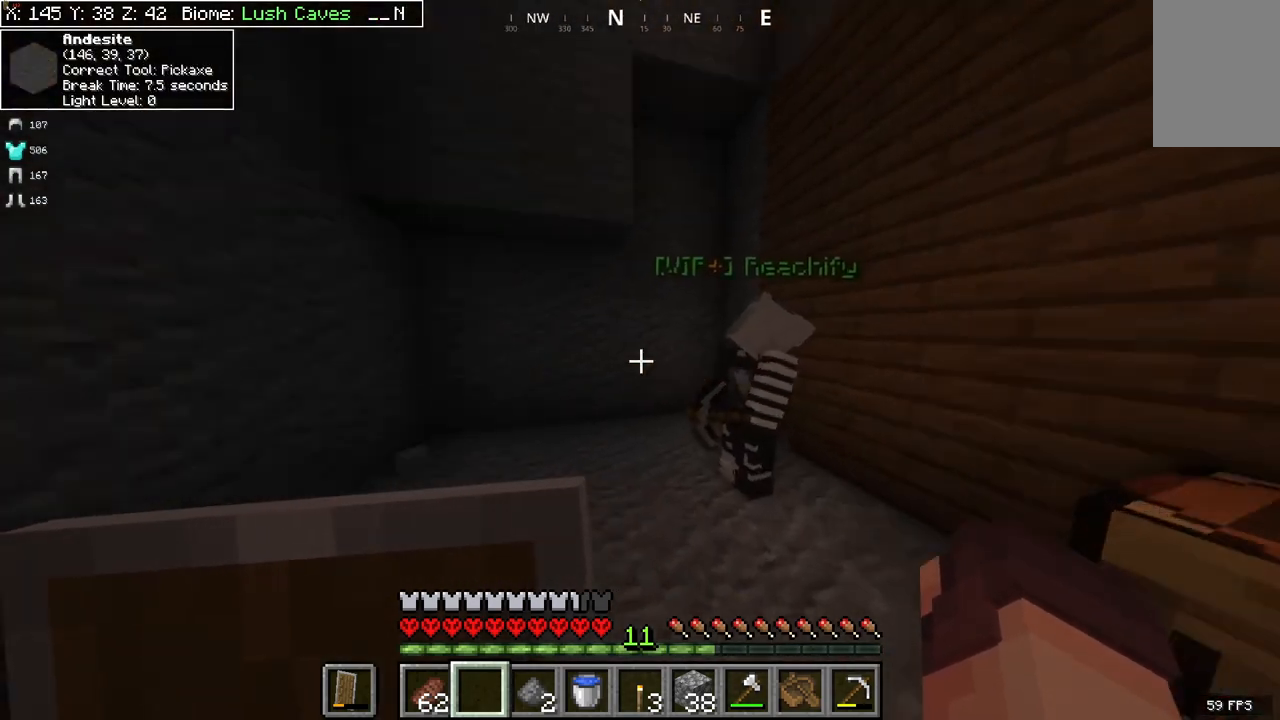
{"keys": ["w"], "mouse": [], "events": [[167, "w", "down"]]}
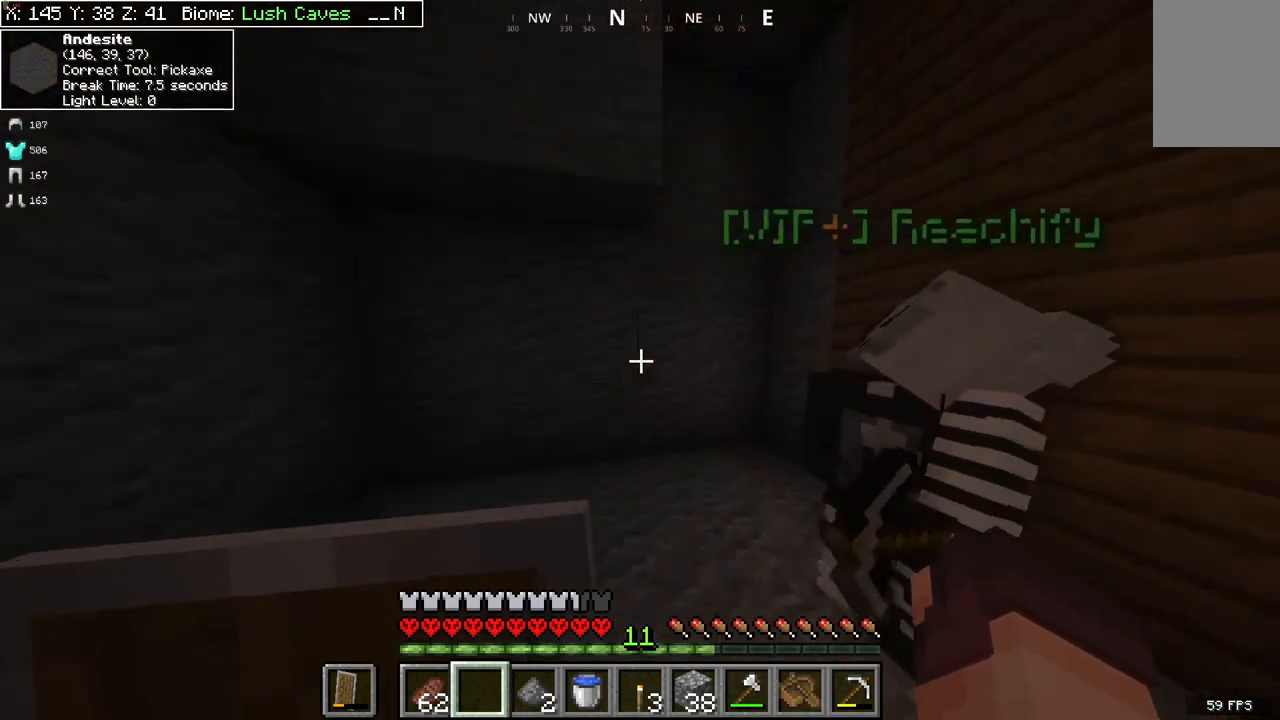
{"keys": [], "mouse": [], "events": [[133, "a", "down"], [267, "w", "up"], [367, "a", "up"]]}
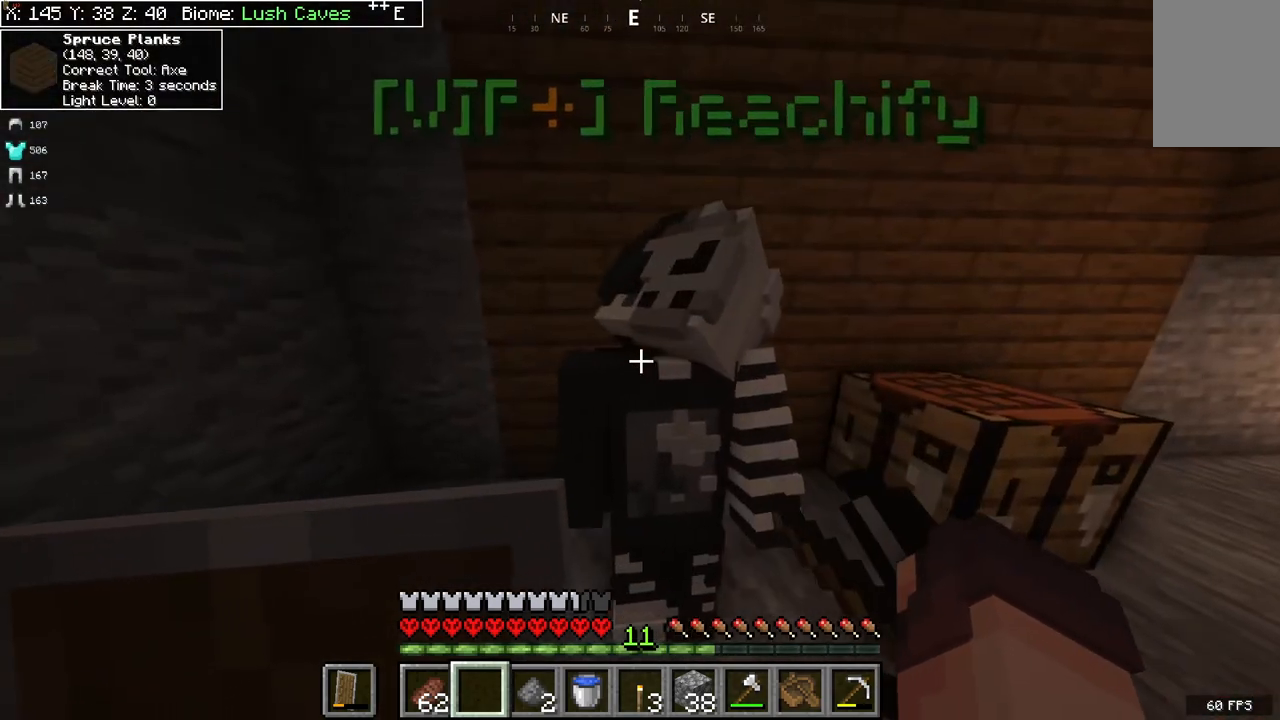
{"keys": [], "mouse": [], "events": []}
◇ ◇ ◇ ◇ ◇ ◇ ◇
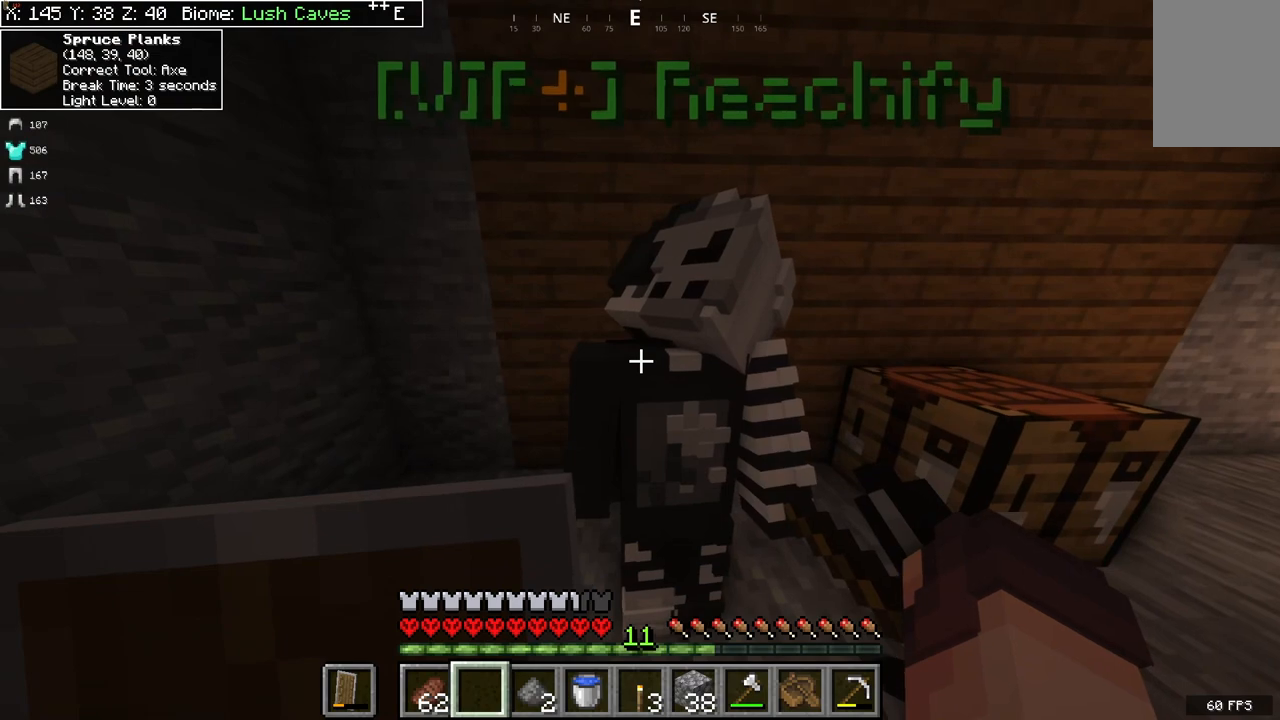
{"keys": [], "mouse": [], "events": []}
◇ ◇ ◇ ◇ ◇ ◇ ◇
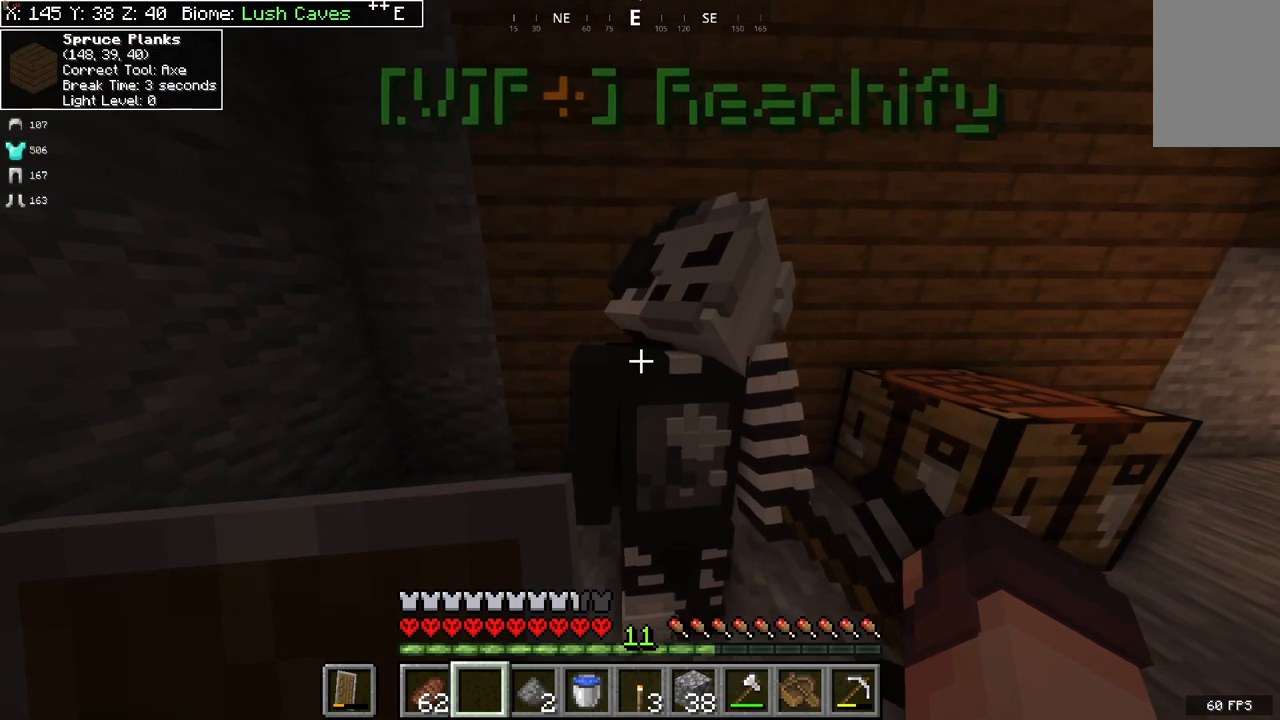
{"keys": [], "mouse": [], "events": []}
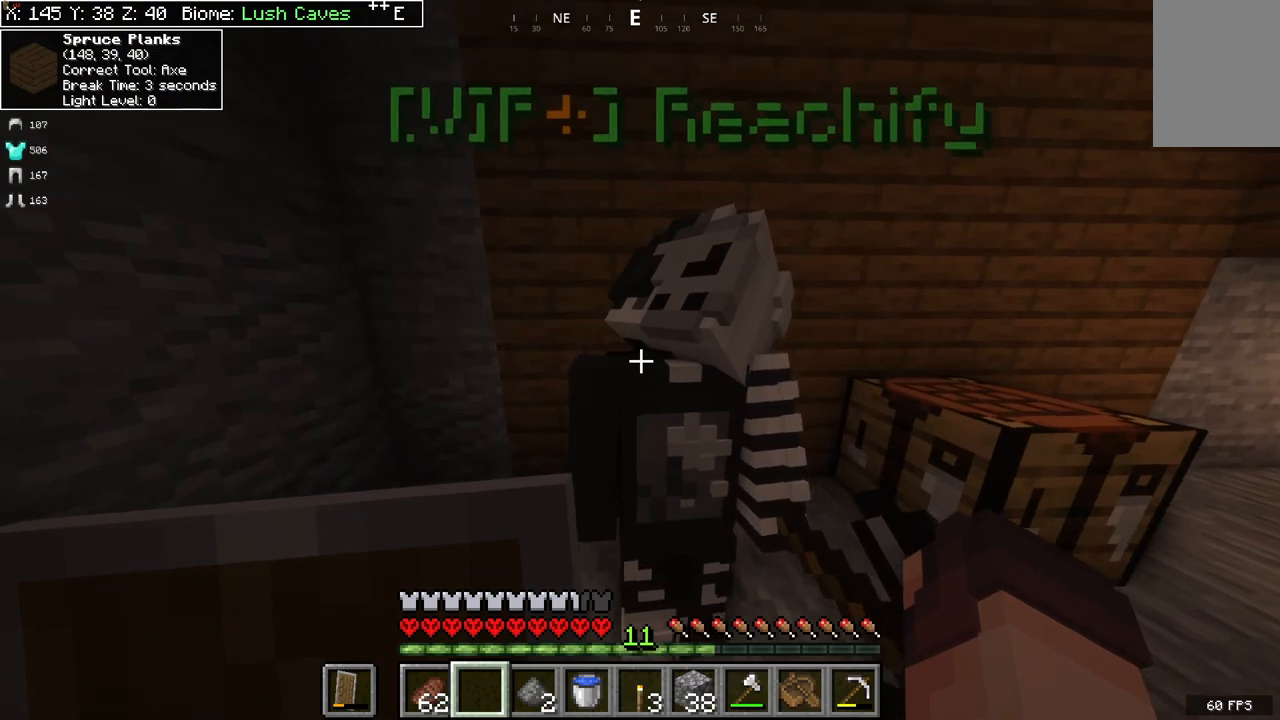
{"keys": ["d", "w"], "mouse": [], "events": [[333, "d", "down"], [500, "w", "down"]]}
◇ ◇ ◇ ◇ ◇ ◇ ◇
* _Task instructions_: Tally each line in the data that holds the word "down"; write only the total.

* _Result_: 3